Off she went again. Five minutes later she was back, whistling
Masts High! Breezes Fly!
"While the river's open to everyone, we'll hold a Grand Regatta here, that's what. We'll bring the date forward from the autumn. We'll invite men from Verrino and Gangee. There'll be a grand initiation ceremony, with flags and bunting and masquerades and dances aboard the boats. It'll be a sort of official opening of the Ka- store to men—though obviously Pecawar men can join in earlier, and the 'jack army will be passing through beforehand."
"Hang on! Aren't all our boats going to be full up with prisoners and armies?"
"I'm sure we can spare a few more vessels—if we suspend ordinary trade for a while, and cram those prisoners in tight."
"Poor sods."
"You don't mean that."
"Maybe not."
"That's how we'll do it."
"Yes, but we're sending the Sons north under hatches for security reason
s. Now we're going to have men dancing on deck—not to mention a whole 'jack army on the water."
"Ah, but the command in the west will assume we've made a compact with the current. They won't know what sort, so long as they don't see their own men benefiting.
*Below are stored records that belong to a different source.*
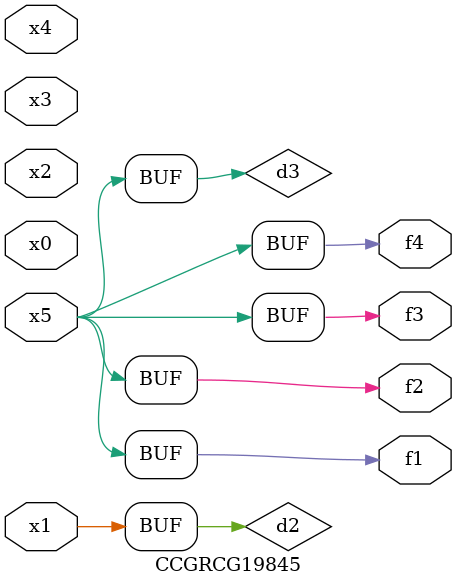
<source format=v>
module CCGRCG19845(
	input x0, x1, x2, x3, x4, x5,
	output f1, f2, f3, f4
);

	wire d1, d2, d3;

	not (d1, x5);
	or (d2, x1);
	xnor (d3, d1);
	assign f1 = d3;
	assign f2 = d3;
	assign f3 = d3;
	assign f4 = d3;
endmodule

</source>
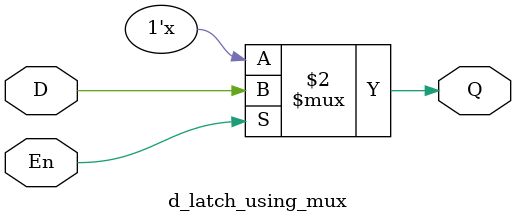
<source format=v>
`timescale 1ns / 1ps


module d_latch_using_mux(
input wire D,En,
output reg Q);

always@(*)begin
Q=En? D : Q;
end
endmodule

</source>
Actually, it would be really neat if we could fool them into launching rafts across the current. Maybe we ought to feed some half-truths to the captives? Stuff they could blab when they got back home?"
"Some people can be too clever for their own good, Chanoose."
"I thought that was your speciality, Yaleen." Oh, she was indefatigable.
"So," I said, "We'll recruit lots of fellows from nearby towns by offering free trips to the Pecawar regatta."
Chanoose looked amazed. "Free? Who said anything about free? Does it cost nothing to build your dikes? Or to lay on a regatta? Plus a balloon—we'd better get hold of a balloon to accustom young lovers to the idea. Free indeed! What an impractical child you are."
"Not quite! Maybe we ought to discuss the royalties for my next book here and now!" Here I was feeding her a half-truth; for I was pinning my hopes on the copy, not on the original.
She ignored this feint. "I'm grateful for your comments. You point up the need for tight logistics." And off she went, humming her time.